Like Emero, Fidessa’s Haberman is a strong proponent of retiring OATS as soon as possible. Beller voiced similar sentiments, although he used it as an example of ensuring the usefulness of the CAT is considered. “It’s got to replace everything that it can replace,” Beller says. “The overlap of the systems is substantial and really, in our view, there are only a few fields or nuances that need to be captured for retirement purposes.” 

Staying on Target

There is one question still looming over all this: When will the CAT actually be up and running?

Hypothetically, if the timeline goes as planned, the SEC would approve the plan by the end of October. A winning bidder would be selected before the end of this year, reporting would begin in the fourth quarter of 2017. That’s if everything goes off without a hitch, and as anyone in financial services will tell you, especially those involved with the CAT, delays are almost inevitable. 

Shillman cited the interest among the SEC commissioners as a major reason why he believes the schedule will be stuck to. In his eyes, the industry might be able to avoid delays that are expected with a project this size thanks to the work done by the SROs developing the detailed NMS plan. Goldman’s Emero had a different take, urging the timeline to be adjustable.

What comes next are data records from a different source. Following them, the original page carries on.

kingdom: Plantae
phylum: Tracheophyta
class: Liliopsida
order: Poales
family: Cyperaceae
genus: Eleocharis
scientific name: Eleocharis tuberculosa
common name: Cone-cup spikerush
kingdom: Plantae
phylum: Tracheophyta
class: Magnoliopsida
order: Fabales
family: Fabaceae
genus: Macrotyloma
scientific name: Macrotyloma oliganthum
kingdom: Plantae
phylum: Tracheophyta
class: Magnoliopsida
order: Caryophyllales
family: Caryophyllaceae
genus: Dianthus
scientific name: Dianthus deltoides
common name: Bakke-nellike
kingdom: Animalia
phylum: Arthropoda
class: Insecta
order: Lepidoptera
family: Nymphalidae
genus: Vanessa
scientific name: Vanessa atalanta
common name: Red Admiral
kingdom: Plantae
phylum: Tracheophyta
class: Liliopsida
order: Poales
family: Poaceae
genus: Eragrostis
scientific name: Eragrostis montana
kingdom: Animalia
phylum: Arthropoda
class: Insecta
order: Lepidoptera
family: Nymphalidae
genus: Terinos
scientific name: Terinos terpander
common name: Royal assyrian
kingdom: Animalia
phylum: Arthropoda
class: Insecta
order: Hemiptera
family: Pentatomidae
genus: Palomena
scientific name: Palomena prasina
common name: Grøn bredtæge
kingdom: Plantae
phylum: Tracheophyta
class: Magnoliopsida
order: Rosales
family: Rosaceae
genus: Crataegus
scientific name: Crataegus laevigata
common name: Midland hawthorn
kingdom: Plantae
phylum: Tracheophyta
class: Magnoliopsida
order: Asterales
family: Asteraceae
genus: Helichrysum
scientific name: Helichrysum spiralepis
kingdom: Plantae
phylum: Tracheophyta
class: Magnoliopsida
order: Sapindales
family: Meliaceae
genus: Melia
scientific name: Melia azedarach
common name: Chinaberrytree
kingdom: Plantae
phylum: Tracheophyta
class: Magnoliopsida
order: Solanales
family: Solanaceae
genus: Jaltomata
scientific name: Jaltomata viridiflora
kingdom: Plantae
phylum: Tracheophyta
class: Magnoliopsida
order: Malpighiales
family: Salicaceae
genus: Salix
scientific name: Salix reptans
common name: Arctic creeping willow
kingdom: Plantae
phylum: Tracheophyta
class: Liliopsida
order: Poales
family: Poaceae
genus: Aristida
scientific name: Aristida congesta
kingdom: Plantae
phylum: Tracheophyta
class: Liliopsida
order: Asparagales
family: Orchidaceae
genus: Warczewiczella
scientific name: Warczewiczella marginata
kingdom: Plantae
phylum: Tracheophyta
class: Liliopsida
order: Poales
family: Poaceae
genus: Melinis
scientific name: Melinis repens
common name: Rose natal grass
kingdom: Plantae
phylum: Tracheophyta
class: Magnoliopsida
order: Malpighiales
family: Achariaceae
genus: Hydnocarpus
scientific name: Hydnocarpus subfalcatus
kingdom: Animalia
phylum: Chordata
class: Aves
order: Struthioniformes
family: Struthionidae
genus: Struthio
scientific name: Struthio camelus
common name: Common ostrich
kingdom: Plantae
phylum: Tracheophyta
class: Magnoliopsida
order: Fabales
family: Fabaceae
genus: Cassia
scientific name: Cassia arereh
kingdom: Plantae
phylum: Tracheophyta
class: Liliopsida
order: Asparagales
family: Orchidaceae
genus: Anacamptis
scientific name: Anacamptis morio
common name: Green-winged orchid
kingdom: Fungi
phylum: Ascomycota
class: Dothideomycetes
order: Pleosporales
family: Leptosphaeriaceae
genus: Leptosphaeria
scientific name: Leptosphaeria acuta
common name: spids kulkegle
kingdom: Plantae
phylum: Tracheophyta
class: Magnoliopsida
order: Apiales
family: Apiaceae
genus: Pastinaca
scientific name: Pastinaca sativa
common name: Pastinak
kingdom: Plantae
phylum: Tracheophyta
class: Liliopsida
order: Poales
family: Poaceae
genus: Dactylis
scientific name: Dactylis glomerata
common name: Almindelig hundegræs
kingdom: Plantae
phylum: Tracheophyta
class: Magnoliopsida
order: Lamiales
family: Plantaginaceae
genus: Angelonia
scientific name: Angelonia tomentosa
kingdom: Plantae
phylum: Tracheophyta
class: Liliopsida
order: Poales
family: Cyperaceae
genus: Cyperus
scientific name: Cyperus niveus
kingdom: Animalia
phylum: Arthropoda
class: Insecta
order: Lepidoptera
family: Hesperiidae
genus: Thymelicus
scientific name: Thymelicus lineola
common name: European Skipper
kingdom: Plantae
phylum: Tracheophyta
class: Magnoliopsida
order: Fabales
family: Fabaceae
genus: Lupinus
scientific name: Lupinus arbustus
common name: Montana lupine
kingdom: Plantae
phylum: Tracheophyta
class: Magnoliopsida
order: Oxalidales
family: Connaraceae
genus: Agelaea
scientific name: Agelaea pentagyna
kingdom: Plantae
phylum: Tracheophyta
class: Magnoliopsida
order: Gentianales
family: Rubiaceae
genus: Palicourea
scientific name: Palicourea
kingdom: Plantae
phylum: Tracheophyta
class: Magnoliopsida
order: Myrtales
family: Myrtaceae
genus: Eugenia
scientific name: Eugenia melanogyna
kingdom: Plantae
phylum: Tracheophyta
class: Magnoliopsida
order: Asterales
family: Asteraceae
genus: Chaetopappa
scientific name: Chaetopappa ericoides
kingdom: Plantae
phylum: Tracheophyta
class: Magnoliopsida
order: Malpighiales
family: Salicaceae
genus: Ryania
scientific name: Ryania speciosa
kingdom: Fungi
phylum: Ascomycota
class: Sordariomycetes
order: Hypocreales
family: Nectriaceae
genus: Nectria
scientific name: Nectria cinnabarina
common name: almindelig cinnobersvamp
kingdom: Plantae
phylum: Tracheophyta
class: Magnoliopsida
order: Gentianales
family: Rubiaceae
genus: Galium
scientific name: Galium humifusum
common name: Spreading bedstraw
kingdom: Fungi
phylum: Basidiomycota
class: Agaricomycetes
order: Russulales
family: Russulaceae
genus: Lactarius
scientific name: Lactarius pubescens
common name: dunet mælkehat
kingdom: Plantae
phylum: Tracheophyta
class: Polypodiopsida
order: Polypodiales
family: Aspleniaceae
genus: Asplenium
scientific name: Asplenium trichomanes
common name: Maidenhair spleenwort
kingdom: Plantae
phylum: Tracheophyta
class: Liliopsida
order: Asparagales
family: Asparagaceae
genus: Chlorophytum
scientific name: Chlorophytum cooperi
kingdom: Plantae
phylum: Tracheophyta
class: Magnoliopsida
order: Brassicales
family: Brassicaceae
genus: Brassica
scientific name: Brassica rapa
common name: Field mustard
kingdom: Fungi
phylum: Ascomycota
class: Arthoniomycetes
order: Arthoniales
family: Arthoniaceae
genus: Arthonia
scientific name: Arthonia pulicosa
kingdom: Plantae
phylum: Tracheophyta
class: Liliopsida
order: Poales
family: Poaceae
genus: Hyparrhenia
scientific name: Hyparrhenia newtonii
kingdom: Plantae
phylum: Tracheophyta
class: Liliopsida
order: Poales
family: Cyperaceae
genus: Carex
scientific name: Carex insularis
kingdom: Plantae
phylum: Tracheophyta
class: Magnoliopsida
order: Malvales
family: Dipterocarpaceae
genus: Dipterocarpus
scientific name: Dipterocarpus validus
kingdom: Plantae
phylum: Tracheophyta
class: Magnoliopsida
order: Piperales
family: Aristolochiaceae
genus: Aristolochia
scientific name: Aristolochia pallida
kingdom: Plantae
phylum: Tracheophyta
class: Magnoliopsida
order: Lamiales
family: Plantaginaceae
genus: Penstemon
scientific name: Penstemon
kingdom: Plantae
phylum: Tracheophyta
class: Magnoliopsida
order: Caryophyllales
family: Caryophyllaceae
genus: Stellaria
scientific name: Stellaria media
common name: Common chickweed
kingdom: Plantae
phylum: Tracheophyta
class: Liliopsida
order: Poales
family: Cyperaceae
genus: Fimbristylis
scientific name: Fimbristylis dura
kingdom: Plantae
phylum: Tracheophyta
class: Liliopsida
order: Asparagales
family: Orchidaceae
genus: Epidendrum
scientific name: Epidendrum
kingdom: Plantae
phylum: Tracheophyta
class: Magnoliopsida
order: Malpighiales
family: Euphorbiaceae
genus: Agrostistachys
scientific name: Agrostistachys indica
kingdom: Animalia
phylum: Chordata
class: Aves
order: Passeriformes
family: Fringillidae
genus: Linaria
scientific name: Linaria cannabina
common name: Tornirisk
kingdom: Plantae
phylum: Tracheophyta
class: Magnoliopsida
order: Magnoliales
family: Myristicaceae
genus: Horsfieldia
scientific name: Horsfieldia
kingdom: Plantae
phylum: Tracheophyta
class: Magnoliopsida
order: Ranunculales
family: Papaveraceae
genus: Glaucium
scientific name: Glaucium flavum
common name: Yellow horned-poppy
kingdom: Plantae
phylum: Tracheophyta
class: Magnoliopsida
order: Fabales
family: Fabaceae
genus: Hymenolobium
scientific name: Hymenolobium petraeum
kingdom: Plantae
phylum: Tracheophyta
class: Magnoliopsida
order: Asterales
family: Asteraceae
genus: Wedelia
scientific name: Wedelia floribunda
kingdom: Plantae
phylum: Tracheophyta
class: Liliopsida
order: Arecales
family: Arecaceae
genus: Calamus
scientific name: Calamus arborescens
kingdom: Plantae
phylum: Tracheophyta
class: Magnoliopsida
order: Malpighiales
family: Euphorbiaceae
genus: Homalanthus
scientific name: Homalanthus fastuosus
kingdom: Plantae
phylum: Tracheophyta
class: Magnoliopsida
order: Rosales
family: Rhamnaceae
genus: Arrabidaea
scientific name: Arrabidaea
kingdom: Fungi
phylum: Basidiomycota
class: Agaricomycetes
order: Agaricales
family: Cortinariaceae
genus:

“If things that are very critical to the overall timeline of reaching development don’t happen in a timely manner, we think that the overall plan for CAT should depend on those milestones. If there are delays in specifications, that shouldn’t cut into the timeline for implementation and testing. If there are delays in getting the testing environments up and running, that shouldn’t cut into the time that the industry SROs have to test,” Emero said. “We have to make sure that we don’t short circuit the process in order to meet an arbitrary deadline. It’s important that we do it right—that we build it once and don’t have to redo it multiple times down the road.” 

Salient Points

• The SEC has published a notice regarding the CAT NMS plan and voted to begin accepting public comments on it on April 27. The regulators now have 180 days to approve the plan.
• Cybersecurity is still a major issue for the CAT. Firms’ interest in having the necessary protocols and systems around their data has increased significantly since the CAT was first approved by the SEC in 2012. 
• The retirement of redundant systems is also a hot topic. Finra’s OATS is the biggest of that group. The SEC notice said it could take two to two-and-a-half years after reporting to the CAT has begun before OATS can be shut down, a sentiment many disagree with.